Au Tchad, le chômage frappe toutes les catégories d’individus, diplômés ou pas. Pour survivre, il faut s’armer de courage pour se prendre en charge. Tchadinfos vous propose le portrait de l’un de ces hommes qui se battent au quotidien loin des bureaux et des salaires garantis.

Assis à même le sol ou debout, mines tristes pour certains, ces travailleurs pour la plupart pères de familles, installés aux alentours de la grande mosquée de N’Djamena, proposent chaque matin, poignet levé, leur savoir-faire aux publics. Ils sont des maçons, des électriciens, des plombiers, bref des hommes de terrain avec leurs matériels rangés dans des sacs, prêts à l’emploi. Déjà, de loin, nous apercevons l’un deux se précipiter vers un motocycliste pour le convaincre de l’amener sur son chantier. Ce qui fut fait. Les autres attendent impatiemment leur tour.

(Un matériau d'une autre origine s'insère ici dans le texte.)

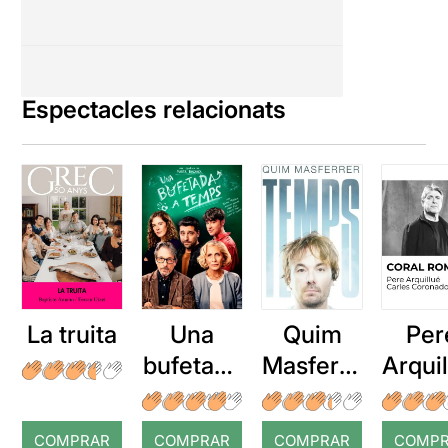
Espectacles relacionats
La truita
Una
Quim
Per
bufetada
Masferre
Arqui
a temps
r: Temps
: Cor
romp
COMPRAR
COMPRAR
COMPRAR
COMP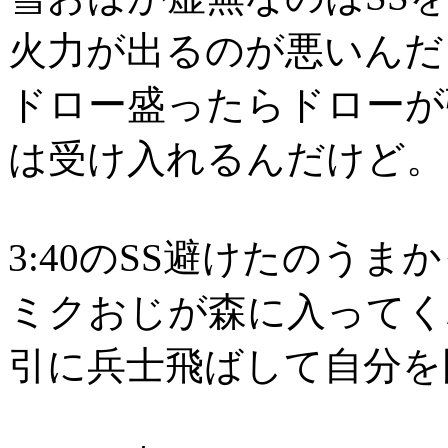
火力が出るのが悪いんだ
ドロー盛ったらドローが
は受け入れるんだけど。
3:40のSS避けたのうま
ミクおじが森に入ってく
引に兵士飛ばして自分を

Parmi ces bras valides, se trouve, un quinquagénaire, MBAIRESSEM Jean. L’homme est plutôt d’un abord facile. Avouons-le. Au vu de son âge et connaissant l’espérance de vie au pays de Toumaï, sa témérité ne semble souffrir d’aucun doute. « Je suis à la fois maçon et menuisier », confie MBAIRESSEM Jean, sourire aux lèvres. Avant de poursuivre. « Nous sommes venus ici pour chercher le travail parce qu’on a rien d’autres à faire. Quand les gens nous regardent, ils pensent que nous sommes des bandits mais ce n’est pas vrai. Ici, il y a un peu de tout. Vous pouvez trouver des maçons, des électriciens, des plombiers, bref de main d’œuvre pour tout travail ».

Le natif de Mbaïtomon, dans le Logone occidental, a déposé, très tôt, les cahiers pour prendre sa vie en main. C’est une question de survie, dit-il, d’un air triste. Il y’avait des difficultés financières au niveau de la famille, raconte MBAIRESSEM, c’est pourquoi, justifie-t-il, j’ai arrêté les cours en quatrième. Dès lors, Jean à multiplier des petits boulots. Il a eu à travailler dans des entreprises telles que Sacogen et Satom. Malgré ces vingt ans d’expérience, le père de famille n’a toujours pas de repère. « Maintenant, il n’y a pas de travail. Ça fait vingt ans que je suis dans divers métiers, mais, la situation ne change toujours pas », se lamente-t-il.

MBAIRESSEM Jean est marié et père de cinq enfants. « Ma fille ainée à vingt ans et elle a trois enfants ; et la benjamine à cinq ans. Je suis grand-père ! », se réjouit-il. Face à cette vie de famille plutôt paisible, se dresse la dure réalité, celle de tous les jours. « J’habite le quartier Digo. Aujourd’hui par exemple, puisqu’il a plu, je suis arrivé à l’aide d’une pirogue, moyennant 50 Fcfa. Cela m’a un peu retardé. Sinon, auparavant, à 7 heures déjà, je suis ici. Habituellement, je quitte la maison à 5 heures. Maintenant, c’est une question de chance. Quand on ne trouve rien, nous sommes obligés de rentrer à pied. Je nourris ma famille avec ce que je fais. Ma femme fait du commerce. Elle vendait des fagots mais avec les contrôles qui se renforcent, elle se débrouillent avec d’autres petites marchandises », explique le quinquagénaire tout en hochant la tête.

Et comme si cela ne suffit pas, l’homme rencontre une catégorie de gens malhonnêtes, à la limite cruels, dénoués d’humanisme. Certains, dénonce MBAIRESSEM, malgré que tu leur fais un bon travail, ils ne veulent pas payer. Face à eux, dit-il impuissant, on ne peut rien, puisque, nous sommes pauvres et eux, ils ont des moyens.

Au prix de ses efforts inlassables, l’homme possède sa propre concession au sein de laquelle il a construit deux chambres. Pour l’avenir, le natif de Mbaïtomon, ne croit pas à un miracle. « Je n’ai pas de projets mon frère, on vit au jour le jour », lance-t-il désespérément.